In this vignette we describe how the `phylosamp`

package can be used in reverse, to calculate the necessary sample size to achieve a pre-specified false discovery rate. For example, this calculation would be useful if a researcher is conducting a study for which specimens have yet to be collected, but they want to ensure at least 75% confidence in identified links. To calculate the proportion of links that represent true transmission pairs, the user needs to provide the sensitivity and specificity of the linkage criteria used, the final size of the outbreak, and the desired minimum true discovery rate (\(1-\text{False Discovery Rate}\)):

Imagine we are interested in collecting enough samples from an outbreak of 100 cases to ensure that the identified links are correct at least 75% of the time. The phylogenetic criteria we are using to identify links has a sensitivity of 99% and a specificity of 99.5%:

`library(phylosamp)`

`samplesize(eta=0.99, chi=0.995, N=100, R=1, phi=0.75)`

`## [1] 10`

Although 10 samples will ensure a false discovery rate of no more than 25%, 10 samples may not provide enough data for analysis. In this case, we can use the optional `min_pairs`

parameter to require that the expected number of links (calculated using the `exp_links`

function) is at least some minimum value:

`samplesize(eta=0.99, chi=0.995, N=100, R=1, phi=0.75, min_pairs=30)`

`## [1] 50`

In another example, it may be crucial that links are identified with high certainty. So we increase the minimum true discovery rate to 95%:

`samplesize(eta=0.99, chi=0.995, N=100, R=1, phi=0.95)`

`## Error in samplesize(eta = 0.99, chi = 0.995, N = 100, R = 1, phi = 0.95): Input values do no produce a viable solution`

This result suggests it is not possible to obtain such high certainty with this linkage criteria. We can confirm this with the `truediscoveryrate`

function, which shows that even with 100% sampling of this outbreak, we will correctly identify transmission links no more than 80% of the time.

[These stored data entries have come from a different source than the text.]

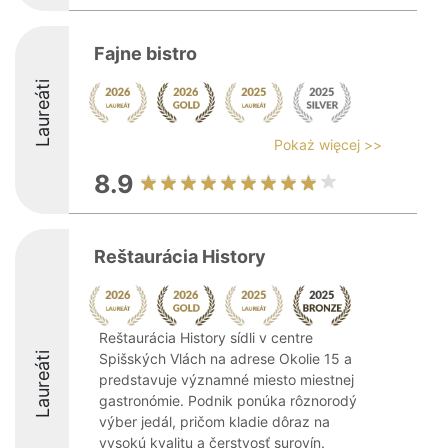
Fajne bistro
Laureáti
Pokaż więcej >>
8.9
Reštaurácia History
Reštaurácia History sídli v centre
Laureáti
Spišských Vlách na adrese Okolie 15 a
predstavuje významné miesto miestnej
gastronómie. Podnik ponúka rôznorodý
výber jedál, pričom kladie dôraz na
vysokú kvalitu a čerstvosť surovín.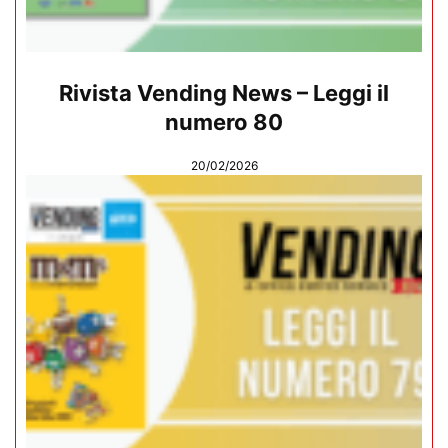
Rivista Vending News – Leggi il
numero 80
20/02/2026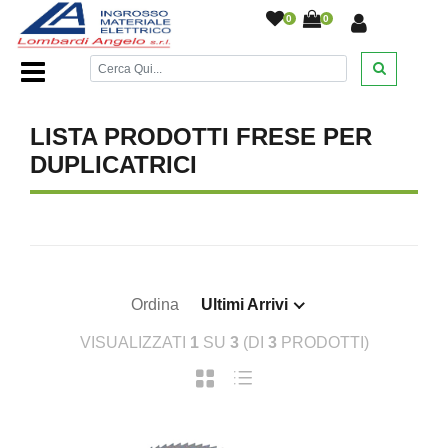
0
0
Home Page
/
DESANTIS
/
/
/
/
LISTA PRODOTTI FRESE PER
DUPLICATRICI
Ordina
Ultimi Arrivi
VISUALIZZATI
1
SU
3
(DI
3
PRODOTTI)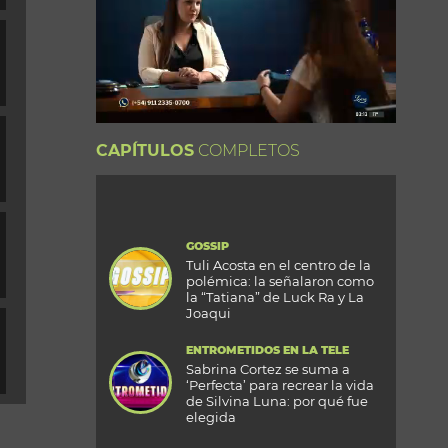
CAPÍTULOS
COMPLETOS
GOSSIP
Tuli Acosta en el centro de la
polémica: la señalaron como
la “Tatiana” de Luck Ra y La
Joaqui
ENTROMETIDOS EN LA TELE
Sabrina Cortez se suma a
‘Perfecta’ para recrear la vida
de Silvina Luna: por qué fue
elegida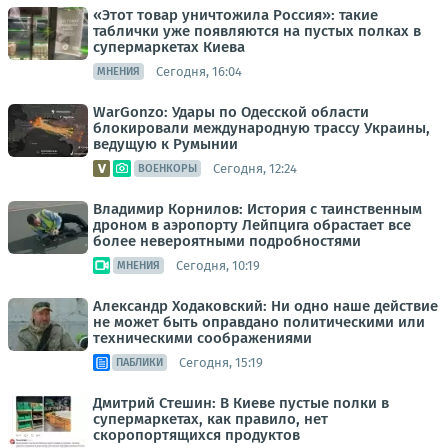
«Этот товар уничтожила Россия»: такие
таблички уже появляются на пустых полках в
супермаркетах Киева
Сегодня, 16:04
МНЕНИЯ
WarGonzo: Удары по Одесской области
блокировали международную трассу Украины,
ведущую к Румынии
Сегодня, 12:24
ВОЕНКОРЫ
Владимир Корнилов: История с таинственным
дроном в аэропорту Лейпцига обрастает все
более невероятными подробностями
Сегодня, 10:19
МНЕНИЯ
Александр Ходаковский: Ни одно наше действие
не может быть оправдано политическими или
техническими соображениями
Сегодня, 15:19
ПАБЛИКИ
Дмитрий Стешин: В Киеве пустые полки в
супермаркетах, как правило, нет
скоропортящихся продуктов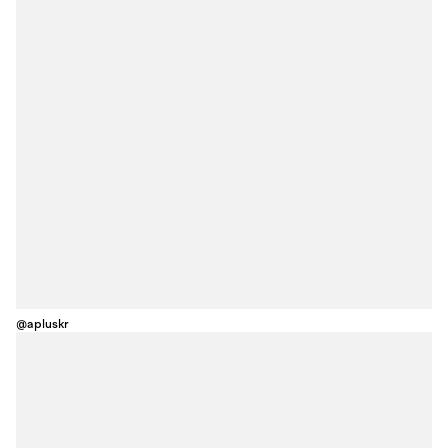
@apluskr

`truediscoveryrate(eta=0.99, chi=0.995, rho=1, M=100, R=1)`

`## Calculating true discovery rate assuming multiple-transmission and multiple-linkage`

`## [1] 0.8032454`

Further exploration of the `samplesize`

function reveals that there are limited combinations of sensitivity and specificity that produce reasonable sample sizes, and that specificity in particular affects the minimum false discovery rate that can be obtained. Therefore, correctly estimating sensitivity and specificity are of key importance when using these functions to understand transmission.